Portsmouth Base doesn't have the facilities or the hinterland to supply the fleet."

Hendricksson nodded in her turn. "The salt beef and dog biscuit will keep coming, Commodore, and the powder and shot." Then she shrugged. "Everything takes longer and costs more, yah?"

"You said it, woman." Alston smiled crookedly. The makeshifts they had to use were so damned frustrating at times. On the other hand, she thought snidely, the squids always got the fancy stuff up in the twentieth; the Coast Guard got used to hand-me-downs and making do.

"We'll manage here," Hendricksson repeated.

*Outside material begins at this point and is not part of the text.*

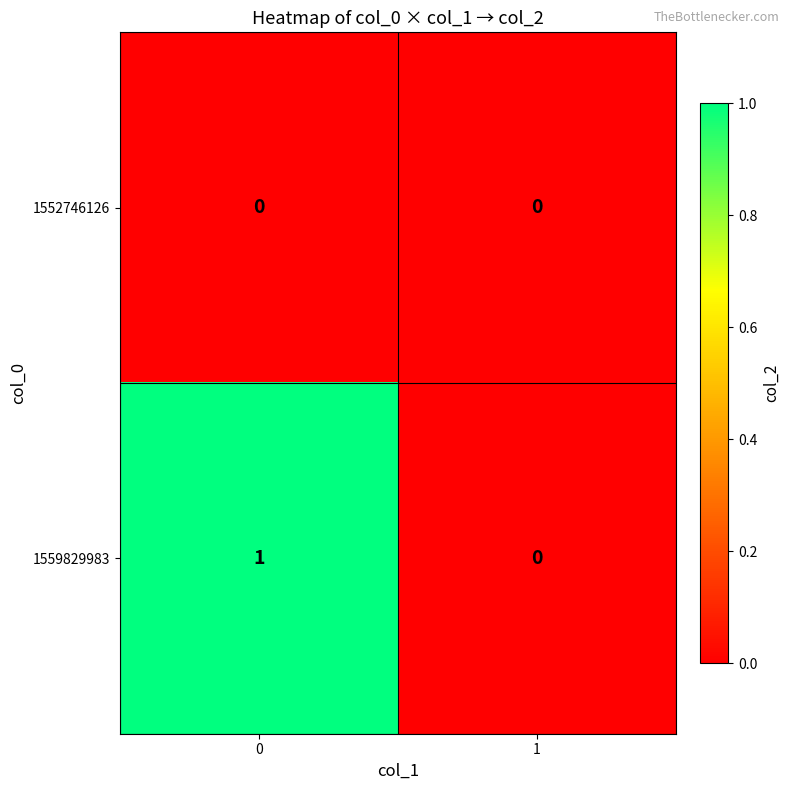

The 1559829983 series shows 0 at 1. True or false?

True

"Excellent, but keep alert." Their eyes both went up for a moment to the orca shape of the observation balloon that floated over the town on the end of its long tether. "Isketerol isn't afraid to gamble. That attack on Nantucket in the spring was a bold one… and just between me 'n' thee, Greta, it came far too close to success for comfort. A little less warning, or if we hadn't had the Farragut nearly ready to go, or if the weather hadn't turned wet and drenched their flintlocks-it would have hurt us much more badly. I wouldn't put it past him to try something else, particularly if he's desperate."

"We'll manage here," Hendricksson repeated, her face taking on a bulldog look as she glanced around the town whose building had been her lifework. Marian recognized it; people got attached to what they made themselves.

She sighed; now she had to go tell the captain of the Merrimac what they had in mind for his ship. "Speaking of which, now I've got to go and give Mr. Clammp the bad news."